What you are asked to do: Please repeat, word for word, the part of the church-and-state text below starting with "THE Christian Coalition is" and going on through "Church and State--Separate?".

Excerpt to read:
THE Christian Coalition is one of the strongest political forces in America. It is part of their agenda to bring "Christian" values to bear on our society. They have made major political gains through grassroots politics in taking over local elections. However, the gains they have made can be greatly attributed to their many unfortunate distortions and inaccuracies concerning American history and constitutional law. They have been able to capitalize on the general public's lack of knowledge on such matters. We will now consider several of these distortions and inaccuracies.

Church and State--Separate?

The Christian Coalition declares that the phrase "separation of church and state" does not appear in the Constitution and therefore the principle is not part of our American heritage. In response to this distortion, scholar Leo Pfeffer stated, "It is true, of course, that the phrase 'separation of church and state' does not appear in the Constitution. But it was inevitable that some convenient term should come into existence to verbalize a principle so clearly and widely held by the American people. . . . [T]he right to a fair trial is generally accepted to be a constitutional principle; yet the term 'fair trial' is not found in the Constitution. To bring the point even closer home, who would deny that 'religious liberty' is a constitutional principle? Yet that phrase too is not in the Constitution. The universal acceptance which all these terms, including 'separation of church and state,' have been received in America would seem to confirm rather than disparage their reality as basic American democratic principles." Leo Pfeffer, Church, State, and Freedom.

President Thomas Jefferson wrote that the First Amendment had erected a "wall of separation between church and state," in an 1802 letter to the Danbury Baptist Association of Connecticut. Furthermore, in the 1879 Reynolds v. U.S. decision, the Supreme Court cited Jefferson's principle of separation of church and state to be observed "as an authoritative declaration of the scope and effect of the [First] Amendment."

James Madison wrote, "Strongly guarded . . . is the separation between the church and the state." Later he said in an 1819 letter, "[T]he number, the industry and the morality of the priesthood, and the devotion of the people have been manifestly increased by the total separation of the church from the state." Rob Boston, Why the Religious Right is Wrong, 220. All emphasis supplied unless otherwise noted.

Recorded data:
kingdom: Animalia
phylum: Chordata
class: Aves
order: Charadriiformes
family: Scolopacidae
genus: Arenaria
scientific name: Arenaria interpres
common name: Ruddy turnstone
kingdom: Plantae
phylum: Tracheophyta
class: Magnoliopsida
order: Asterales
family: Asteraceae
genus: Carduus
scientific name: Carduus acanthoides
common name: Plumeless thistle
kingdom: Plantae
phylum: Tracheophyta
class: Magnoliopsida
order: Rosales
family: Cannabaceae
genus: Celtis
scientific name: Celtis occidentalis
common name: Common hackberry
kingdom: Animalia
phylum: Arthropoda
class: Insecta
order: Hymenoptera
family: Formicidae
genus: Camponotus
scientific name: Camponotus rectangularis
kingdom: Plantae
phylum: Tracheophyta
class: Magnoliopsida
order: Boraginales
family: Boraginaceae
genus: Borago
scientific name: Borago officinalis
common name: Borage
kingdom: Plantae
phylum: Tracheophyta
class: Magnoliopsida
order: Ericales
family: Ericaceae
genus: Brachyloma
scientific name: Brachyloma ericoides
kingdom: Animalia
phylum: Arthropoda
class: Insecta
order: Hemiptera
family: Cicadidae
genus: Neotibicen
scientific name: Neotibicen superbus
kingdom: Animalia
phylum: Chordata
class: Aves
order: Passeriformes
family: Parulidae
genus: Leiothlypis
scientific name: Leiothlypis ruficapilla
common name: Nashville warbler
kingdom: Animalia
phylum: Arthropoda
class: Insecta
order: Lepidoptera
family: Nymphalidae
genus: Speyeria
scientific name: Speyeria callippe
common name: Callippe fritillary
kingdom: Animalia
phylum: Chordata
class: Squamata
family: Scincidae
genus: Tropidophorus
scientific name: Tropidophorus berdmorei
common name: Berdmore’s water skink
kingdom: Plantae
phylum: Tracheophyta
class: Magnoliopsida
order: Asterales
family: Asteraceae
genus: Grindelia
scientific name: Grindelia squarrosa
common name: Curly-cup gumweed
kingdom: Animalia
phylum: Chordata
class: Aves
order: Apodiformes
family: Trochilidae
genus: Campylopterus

Expected answer:
THE Christian Coalition is one of the strongest political forces in America. It is part of their agenda to bring "Christian" values to bear on our society. They have made major political gains through grassroots politics in taking over local elections. However, the gains they have made can be greatly attributed to their many unfortunate distortions and inaccuracies concerning American history and constitutional law. They have been able to capitalize on the general public's lack of knowledge on such matters. We will now consider several of these distortions and inaccuracies.

Church and State--Separate?